Let’s talk about exhaust aftertreatment demons. They scream at you in the form of warning lights on the dash or, worse, a repair bill you weren’t expecting well into the four figures and, sometimes, five figures. Other times that bill is spent on nothing more than diagnostics as days turn into weeks with recurring issues mechanics are routinely stumped by.

Hope for an affordable solution fades with each recurrence – dash lights in the form of the upside-down triangle, a laptop screen filled with codes that are difficult to understand. The lost days, the stress of truck payments, growing credit card bills … all of it is enough to make an owner-operator doubt his or her choices. It wasn’t supposed to be like this, right? You purchased a newer used truck – still under warranty, the safety net you needed while traversing the high-wire risk of ownership. Right?
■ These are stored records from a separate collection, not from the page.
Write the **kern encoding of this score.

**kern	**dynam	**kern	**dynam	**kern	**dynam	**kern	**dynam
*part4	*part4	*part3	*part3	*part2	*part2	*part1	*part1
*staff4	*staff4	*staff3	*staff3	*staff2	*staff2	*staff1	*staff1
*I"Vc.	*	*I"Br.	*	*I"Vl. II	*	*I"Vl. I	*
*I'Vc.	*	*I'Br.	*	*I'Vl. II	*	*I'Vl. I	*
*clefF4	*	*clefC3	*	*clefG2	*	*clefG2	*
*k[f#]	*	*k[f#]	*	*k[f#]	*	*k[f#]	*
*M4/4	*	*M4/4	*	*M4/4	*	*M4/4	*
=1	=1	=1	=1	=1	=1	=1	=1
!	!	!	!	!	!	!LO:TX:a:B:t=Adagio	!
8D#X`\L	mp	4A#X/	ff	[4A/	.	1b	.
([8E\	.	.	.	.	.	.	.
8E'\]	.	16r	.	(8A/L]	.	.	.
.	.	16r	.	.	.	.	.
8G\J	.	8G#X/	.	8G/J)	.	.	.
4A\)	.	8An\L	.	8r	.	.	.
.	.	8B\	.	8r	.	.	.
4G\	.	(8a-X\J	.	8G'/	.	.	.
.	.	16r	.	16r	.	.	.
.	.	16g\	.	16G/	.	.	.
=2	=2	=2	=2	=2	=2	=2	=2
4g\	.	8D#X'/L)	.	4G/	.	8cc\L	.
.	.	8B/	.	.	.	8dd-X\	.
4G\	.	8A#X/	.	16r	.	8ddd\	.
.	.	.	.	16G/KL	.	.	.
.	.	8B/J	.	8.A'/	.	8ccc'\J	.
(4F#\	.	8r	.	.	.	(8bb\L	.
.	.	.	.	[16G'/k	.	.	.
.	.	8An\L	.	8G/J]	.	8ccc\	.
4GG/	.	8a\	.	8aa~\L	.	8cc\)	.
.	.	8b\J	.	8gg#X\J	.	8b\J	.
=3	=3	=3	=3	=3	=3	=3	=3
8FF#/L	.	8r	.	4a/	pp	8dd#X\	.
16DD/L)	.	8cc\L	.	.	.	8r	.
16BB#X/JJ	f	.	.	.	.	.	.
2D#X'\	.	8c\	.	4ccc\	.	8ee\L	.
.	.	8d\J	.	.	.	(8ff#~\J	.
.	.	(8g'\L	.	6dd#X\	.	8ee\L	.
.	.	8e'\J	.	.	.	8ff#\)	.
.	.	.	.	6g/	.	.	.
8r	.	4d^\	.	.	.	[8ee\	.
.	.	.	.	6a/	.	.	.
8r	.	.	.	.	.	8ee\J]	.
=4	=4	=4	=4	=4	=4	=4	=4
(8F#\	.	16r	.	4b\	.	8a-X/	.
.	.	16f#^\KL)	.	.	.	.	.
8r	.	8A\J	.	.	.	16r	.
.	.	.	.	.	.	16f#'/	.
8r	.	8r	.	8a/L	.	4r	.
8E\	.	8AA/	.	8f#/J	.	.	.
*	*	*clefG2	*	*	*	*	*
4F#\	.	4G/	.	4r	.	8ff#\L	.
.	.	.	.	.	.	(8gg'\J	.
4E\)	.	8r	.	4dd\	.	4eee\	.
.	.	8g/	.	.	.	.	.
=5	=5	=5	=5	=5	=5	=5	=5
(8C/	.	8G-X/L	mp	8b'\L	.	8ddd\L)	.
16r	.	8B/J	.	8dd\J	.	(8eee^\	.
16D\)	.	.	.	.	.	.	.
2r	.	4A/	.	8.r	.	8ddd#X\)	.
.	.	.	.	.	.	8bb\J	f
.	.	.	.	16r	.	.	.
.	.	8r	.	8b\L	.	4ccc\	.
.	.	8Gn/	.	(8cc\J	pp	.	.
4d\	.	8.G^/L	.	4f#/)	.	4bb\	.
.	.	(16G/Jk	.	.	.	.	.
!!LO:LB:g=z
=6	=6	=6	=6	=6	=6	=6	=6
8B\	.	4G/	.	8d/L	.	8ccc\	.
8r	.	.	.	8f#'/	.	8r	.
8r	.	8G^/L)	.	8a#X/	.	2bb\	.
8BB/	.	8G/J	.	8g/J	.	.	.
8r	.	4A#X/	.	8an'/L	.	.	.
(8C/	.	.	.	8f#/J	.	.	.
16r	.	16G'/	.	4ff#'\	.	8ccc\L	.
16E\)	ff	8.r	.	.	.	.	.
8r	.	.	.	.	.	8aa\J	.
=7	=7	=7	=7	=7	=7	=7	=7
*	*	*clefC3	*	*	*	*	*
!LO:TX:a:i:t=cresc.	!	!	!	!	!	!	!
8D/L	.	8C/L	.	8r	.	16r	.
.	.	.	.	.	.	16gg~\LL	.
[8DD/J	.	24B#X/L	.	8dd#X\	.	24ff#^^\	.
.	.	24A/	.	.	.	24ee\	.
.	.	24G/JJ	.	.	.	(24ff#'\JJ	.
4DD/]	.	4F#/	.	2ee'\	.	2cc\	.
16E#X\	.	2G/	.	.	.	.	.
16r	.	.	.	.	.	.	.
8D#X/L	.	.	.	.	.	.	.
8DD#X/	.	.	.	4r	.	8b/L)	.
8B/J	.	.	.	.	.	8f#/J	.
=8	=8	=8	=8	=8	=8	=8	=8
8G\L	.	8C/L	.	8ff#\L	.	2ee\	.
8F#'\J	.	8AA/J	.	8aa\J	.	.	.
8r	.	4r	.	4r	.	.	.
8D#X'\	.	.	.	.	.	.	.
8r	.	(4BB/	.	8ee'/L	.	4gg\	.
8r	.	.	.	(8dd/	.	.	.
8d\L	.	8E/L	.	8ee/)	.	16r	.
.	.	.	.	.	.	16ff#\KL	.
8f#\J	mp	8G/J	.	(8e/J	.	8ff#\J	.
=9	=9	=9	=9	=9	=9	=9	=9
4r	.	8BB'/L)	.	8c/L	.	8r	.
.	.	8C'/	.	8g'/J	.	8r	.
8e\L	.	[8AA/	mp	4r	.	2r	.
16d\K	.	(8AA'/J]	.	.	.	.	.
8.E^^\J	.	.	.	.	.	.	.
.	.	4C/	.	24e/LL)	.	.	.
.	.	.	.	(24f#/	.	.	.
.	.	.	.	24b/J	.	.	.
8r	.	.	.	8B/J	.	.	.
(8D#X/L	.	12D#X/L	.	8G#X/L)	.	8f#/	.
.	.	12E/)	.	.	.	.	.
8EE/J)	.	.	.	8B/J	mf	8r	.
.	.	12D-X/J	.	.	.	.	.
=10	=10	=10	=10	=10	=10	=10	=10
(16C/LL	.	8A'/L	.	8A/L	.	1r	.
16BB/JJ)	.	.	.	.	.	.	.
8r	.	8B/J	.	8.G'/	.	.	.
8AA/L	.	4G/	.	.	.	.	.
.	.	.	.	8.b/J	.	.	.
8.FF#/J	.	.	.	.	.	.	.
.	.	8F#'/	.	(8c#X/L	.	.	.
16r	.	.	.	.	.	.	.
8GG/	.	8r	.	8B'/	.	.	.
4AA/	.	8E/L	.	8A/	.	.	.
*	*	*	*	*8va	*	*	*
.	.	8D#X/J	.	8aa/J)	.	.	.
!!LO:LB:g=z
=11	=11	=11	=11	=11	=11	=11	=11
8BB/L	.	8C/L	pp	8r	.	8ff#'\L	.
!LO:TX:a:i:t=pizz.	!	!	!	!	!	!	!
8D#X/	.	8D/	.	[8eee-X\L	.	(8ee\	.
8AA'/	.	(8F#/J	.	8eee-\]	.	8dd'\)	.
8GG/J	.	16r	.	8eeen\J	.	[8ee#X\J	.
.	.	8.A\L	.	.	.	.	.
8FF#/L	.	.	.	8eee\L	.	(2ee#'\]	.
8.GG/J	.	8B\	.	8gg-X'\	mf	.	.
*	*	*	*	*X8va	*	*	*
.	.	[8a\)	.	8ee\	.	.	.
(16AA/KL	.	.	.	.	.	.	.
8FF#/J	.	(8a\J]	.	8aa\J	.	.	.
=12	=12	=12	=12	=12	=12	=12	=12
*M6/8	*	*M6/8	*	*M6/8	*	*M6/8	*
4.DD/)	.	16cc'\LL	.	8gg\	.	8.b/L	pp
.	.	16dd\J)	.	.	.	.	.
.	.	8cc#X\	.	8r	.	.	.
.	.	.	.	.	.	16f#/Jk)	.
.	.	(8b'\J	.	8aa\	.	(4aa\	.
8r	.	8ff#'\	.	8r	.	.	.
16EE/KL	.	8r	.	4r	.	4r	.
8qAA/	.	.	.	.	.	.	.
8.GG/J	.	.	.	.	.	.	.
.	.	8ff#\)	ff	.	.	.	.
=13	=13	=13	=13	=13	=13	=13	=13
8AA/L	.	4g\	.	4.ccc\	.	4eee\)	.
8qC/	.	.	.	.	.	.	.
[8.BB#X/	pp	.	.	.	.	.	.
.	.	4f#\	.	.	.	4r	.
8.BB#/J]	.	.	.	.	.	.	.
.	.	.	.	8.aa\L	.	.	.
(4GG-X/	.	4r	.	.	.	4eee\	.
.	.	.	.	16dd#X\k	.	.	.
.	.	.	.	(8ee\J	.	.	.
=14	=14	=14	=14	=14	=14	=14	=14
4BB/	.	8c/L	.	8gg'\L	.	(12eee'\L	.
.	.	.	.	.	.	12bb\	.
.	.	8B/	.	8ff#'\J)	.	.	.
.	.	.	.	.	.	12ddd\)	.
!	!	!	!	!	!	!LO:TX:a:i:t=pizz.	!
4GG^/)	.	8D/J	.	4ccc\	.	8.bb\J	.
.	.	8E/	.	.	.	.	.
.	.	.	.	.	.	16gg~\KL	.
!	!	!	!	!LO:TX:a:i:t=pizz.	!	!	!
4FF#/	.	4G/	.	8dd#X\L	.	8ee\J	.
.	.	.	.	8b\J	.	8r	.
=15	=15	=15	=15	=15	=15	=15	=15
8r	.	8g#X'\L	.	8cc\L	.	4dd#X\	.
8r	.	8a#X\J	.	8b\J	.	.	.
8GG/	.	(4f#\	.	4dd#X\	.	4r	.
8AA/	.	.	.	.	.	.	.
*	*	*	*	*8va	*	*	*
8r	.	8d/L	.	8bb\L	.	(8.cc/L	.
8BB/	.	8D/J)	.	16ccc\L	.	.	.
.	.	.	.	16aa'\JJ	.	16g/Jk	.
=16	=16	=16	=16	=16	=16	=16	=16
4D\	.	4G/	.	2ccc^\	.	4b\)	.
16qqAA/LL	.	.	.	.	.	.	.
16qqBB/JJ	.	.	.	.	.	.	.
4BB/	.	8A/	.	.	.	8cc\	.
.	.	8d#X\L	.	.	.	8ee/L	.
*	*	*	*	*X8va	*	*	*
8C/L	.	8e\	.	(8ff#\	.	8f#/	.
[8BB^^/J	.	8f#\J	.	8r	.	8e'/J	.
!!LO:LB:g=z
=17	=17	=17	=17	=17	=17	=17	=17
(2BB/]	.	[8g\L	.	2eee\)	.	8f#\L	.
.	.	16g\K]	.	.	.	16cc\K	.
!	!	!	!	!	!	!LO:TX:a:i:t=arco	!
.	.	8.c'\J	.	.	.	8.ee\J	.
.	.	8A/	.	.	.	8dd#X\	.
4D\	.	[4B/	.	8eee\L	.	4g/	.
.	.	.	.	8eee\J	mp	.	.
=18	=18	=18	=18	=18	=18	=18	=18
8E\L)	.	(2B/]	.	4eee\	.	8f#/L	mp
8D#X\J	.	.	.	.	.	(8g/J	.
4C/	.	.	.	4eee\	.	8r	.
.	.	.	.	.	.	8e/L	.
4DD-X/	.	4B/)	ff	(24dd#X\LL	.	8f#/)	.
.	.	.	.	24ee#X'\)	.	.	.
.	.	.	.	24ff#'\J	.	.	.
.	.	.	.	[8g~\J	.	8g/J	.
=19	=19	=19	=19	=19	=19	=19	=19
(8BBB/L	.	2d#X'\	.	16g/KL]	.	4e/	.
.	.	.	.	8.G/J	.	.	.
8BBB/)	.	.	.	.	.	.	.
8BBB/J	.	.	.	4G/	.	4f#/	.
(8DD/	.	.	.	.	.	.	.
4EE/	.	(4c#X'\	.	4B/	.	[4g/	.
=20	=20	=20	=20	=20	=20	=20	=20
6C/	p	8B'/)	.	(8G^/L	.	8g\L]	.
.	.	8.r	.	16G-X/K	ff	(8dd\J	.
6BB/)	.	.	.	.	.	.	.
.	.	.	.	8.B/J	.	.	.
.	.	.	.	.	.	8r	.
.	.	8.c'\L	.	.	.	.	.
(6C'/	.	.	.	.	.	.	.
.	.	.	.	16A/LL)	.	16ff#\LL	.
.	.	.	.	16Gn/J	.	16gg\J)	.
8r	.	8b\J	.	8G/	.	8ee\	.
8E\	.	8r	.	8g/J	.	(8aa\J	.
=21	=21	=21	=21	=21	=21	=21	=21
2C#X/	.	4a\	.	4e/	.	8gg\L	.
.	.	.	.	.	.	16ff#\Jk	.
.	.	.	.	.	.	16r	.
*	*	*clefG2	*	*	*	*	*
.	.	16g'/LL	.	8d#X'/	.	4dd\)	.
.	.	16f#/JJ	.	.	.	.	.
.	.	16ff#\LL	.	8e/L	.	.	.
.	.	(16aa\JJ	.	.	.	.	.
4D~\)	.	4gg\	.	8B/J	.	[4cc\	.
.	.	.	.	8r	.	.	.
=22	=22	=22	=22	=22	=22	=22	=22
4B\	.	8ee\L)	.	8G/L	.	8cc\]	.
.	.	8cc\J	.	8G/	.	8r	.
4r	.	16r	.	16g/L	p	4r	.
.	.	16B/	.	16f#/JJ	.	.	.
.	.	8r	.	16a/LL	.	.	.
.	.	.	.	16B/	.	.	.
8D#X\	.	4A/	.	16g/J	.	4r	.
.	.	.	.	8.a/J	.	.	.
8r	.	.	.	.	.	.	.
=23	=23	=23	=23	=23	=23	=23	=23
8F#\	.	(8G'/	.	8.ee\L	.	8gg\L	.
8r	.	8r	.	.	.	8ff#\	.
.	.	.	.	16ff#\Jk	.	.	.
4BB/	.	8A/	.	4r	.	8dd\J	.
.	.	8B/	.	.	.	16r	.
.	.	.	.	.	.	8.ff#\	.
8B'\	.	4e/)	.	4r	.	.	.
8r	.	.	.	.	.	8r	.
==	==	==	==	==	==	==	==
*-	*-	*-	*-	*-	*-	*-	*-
Meet John Osinga of Lynchburg, Virginia, a successful and financially stable trucking business owner since 1980. In 2019, John did just that, investing in a 2015 model with 377,000 miles on the odometer and a brand-new diesel particulate filter. This was to be an upgrade from his 2003 Kenworth T2000 after 1,700,000 miles.

Newer truck, he hoped, fewer issues.

The trouble started in the second half of 2020 as the rig approached 500,000 miles. First with the dash warnings. Then, when he took the rig in for maintenance, various sensor replacements.

He got to something of a “final straw” point as he was exiting a customer’s facility and, at the guard shack, the de-rate warning lit up, meaning at best John could drive a short distance at 5 mph before everything shut down entirely. John returned the loaded trailer to the yard, called to arrange for a repower, and had the truck towed to the last shop that had worked on the aftertreatment system.

They once again performed a computer diagnostic check, and what was really needed was a video scope of the internal parts to look for the cause. At last, they discovered more than one issue. John had the DPF cleaned and replaced, and it didn’t appear the be in the proper position (something some mechanics note can happen when excess back-pressure builds up). Additionally, they discovered that a diffuser plate that the diesel exhaust fluid doser sprays against was broken and had fallen out of place, causing the DEF not to atomize into the fine particles needed to work properly. The cause was unknown.  Osinga and I speculate it could have been corrosion from the DEF itself.